Y es esa decisión técnica que a la vez es ideológica la que aplana la novela, le quita sus mejores virtudes y convierte a la gimnasia de la acción en magnesia didáctica que lastra, a veces hasta el bochorno, su credibilidad y la de muchos de sus personajes. Desde el feminismo declarativo que practican las mujeres comunistas (es irrelevante que ellas por entonces ya no pudiesen luchar en la primera línea de fuego) hasta la caracterización de varios de los protagonistas, Pérez-Reverte ha acudido a recursos demasiado toscos para que cada cual responda al tipo que necesita su autor.
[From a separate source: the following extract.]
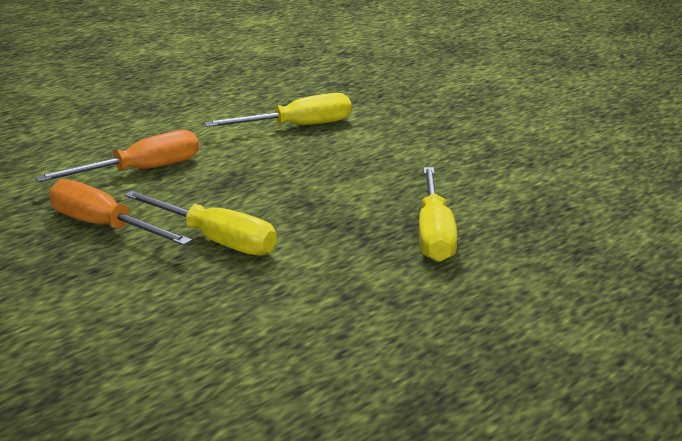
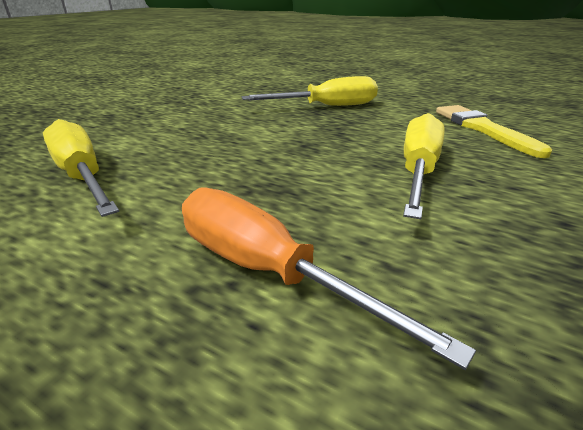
camera: 105 degrees left, 5 degrees up
orange screwdriver [49,179,192,246] -> none
none -> yellow brush [436,105,552,158]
Por supuesto, el comisario político ruso es un ser despiadado, pero el capitán Bascuñana sabrá resistir su brutalidad. A la comunista Patricia incluso le parece que el “olor seco, recio, masculino” del capitán no es “en absoluto desagradable”, como repetirá cien páginas después igual de convencida. A él, ella le gusta cuando calla y porque ya ha aprendido que “las fronteras entre lo malvado y lo recto, entre el control burgués de la democracia y la dictadura de las masas obreras y campesinas” no son “tan perfectamente nítidas” como ella había creído. Por eso a ella a su vez le “enternece esa melancolía resignada de soldado sin fortuna” del capitán y un bigote que no pierde ni cuando lo matan (a pesar de que no lo usen los republicanos). Hay decenas de situaciones igualmente acartonadas y falsas que van desde el hombre más dulce del mundo (que a la vez asesina a sangre fría a los ya rendidos en el cuartel de la Montaña) hasta la diatriba de los periodistas contra los políticos que no se manchan las manos: “gentuza irresponsable”.
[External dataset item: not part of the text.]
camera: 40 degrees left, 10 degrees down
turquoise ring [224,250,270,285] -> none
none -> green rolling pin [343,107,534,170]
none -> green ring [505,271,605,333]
Cada subgrupo de un bando —los legionarios, los falangistas, los requetés, los desertores que no saben desertar, los moros como el estupendo cabo Selimán— o del otro —los comunistas fanáticos y dinamiteros, la mezcla poco fiable de anarquistas, trotskistas y demás ralea del cuarto batallón, la quinta del biberón que cae sin remedio— deben llevar su pastilla informativa y desangelada, como cada protagonista tiene reservada también su ficha biográfica para que nos hagamos la composición de lugar.
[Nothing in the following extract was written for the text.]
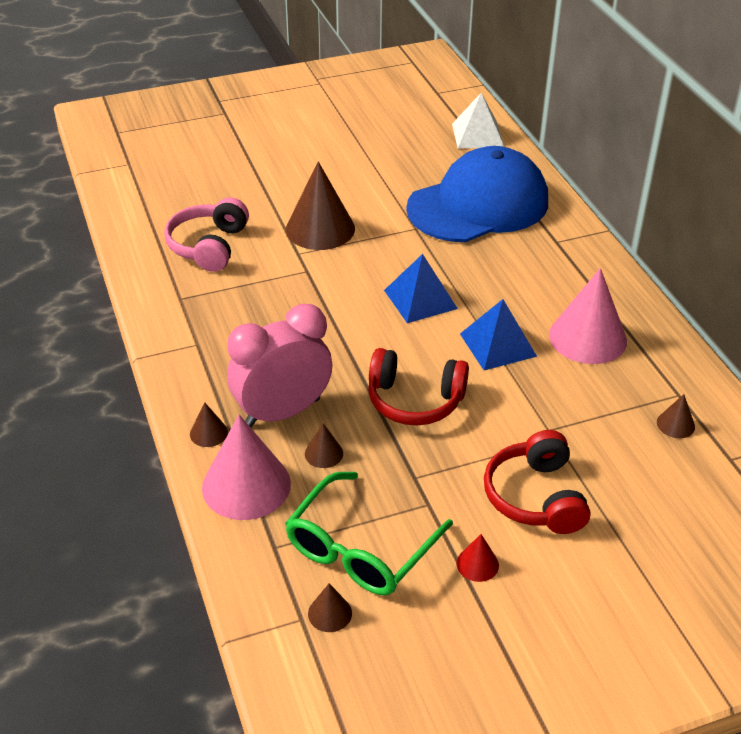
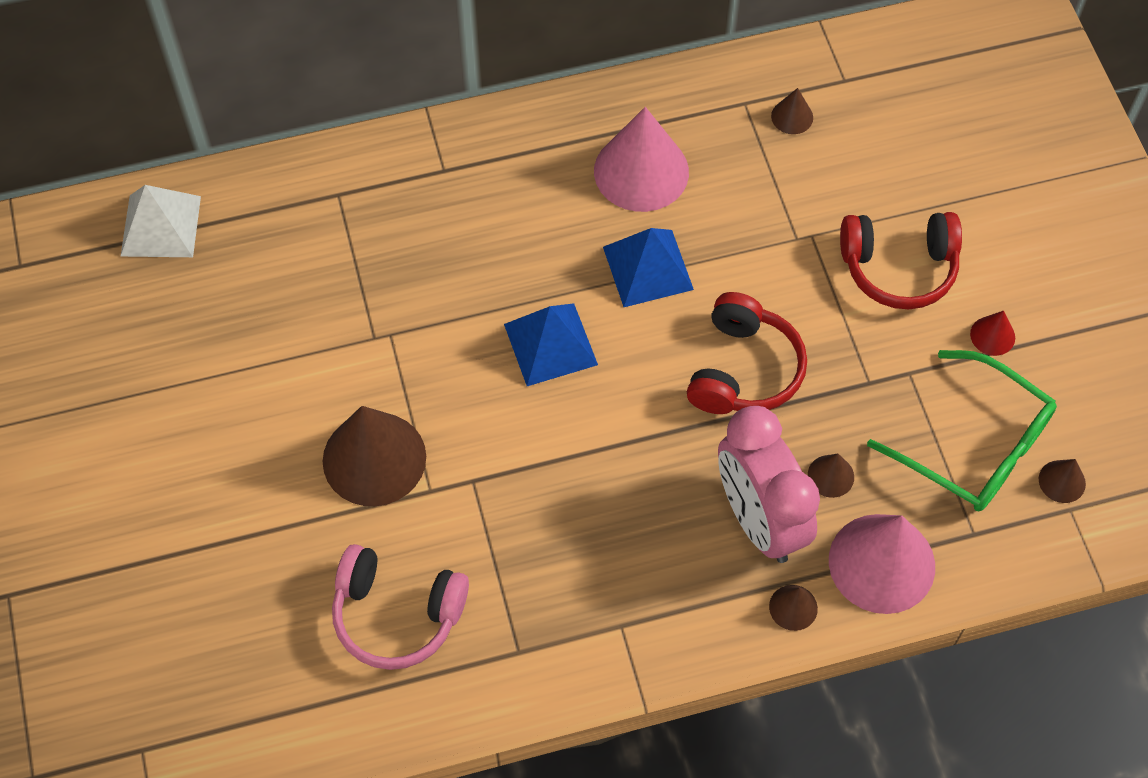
camera: 85 degrees left, 20 degrees up
blue cap [406,146,548,242] -> none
En tantísimos de esos episodios y diálogos la novela desfallece, flaquea y pierde fuelle, pero quizá el problema más grave está en el significado implícito que hay detrás de esa igualación de todos en un “choque de cabreros”, donde unos y otros luchan bravamente y se lo repiten una y otra vez, como auténtico estribillo populista de la novela: los del otro bando son “tíos de pelo en pecho” y “¡para lo flojos que sois habéis luchado bien”, como se dicen los unos a los otros después de machacarse.
Lo que acaba logrando este procedimiento es desifonar las razones ideológicas y políticas de la guerra. El énfasis en la dimensión humana del drama, ese horror contra el horror que dice Bascuñana, lleva dentro un brindis al sol de la fraternidad ilusa. Eran humanos todos, claro que sí, pero esta novela hace de muchos de ellos meros prototipos humanos y reduce casi a la nada las razones legítimas que justifican esa guerra. Tenía razón el capitán Bascuñana y la guerra es un horror, pero también es “la lucha del bien contra el mal”, al menos desde el momento en que Franco le montó un golpe de Estado a la República.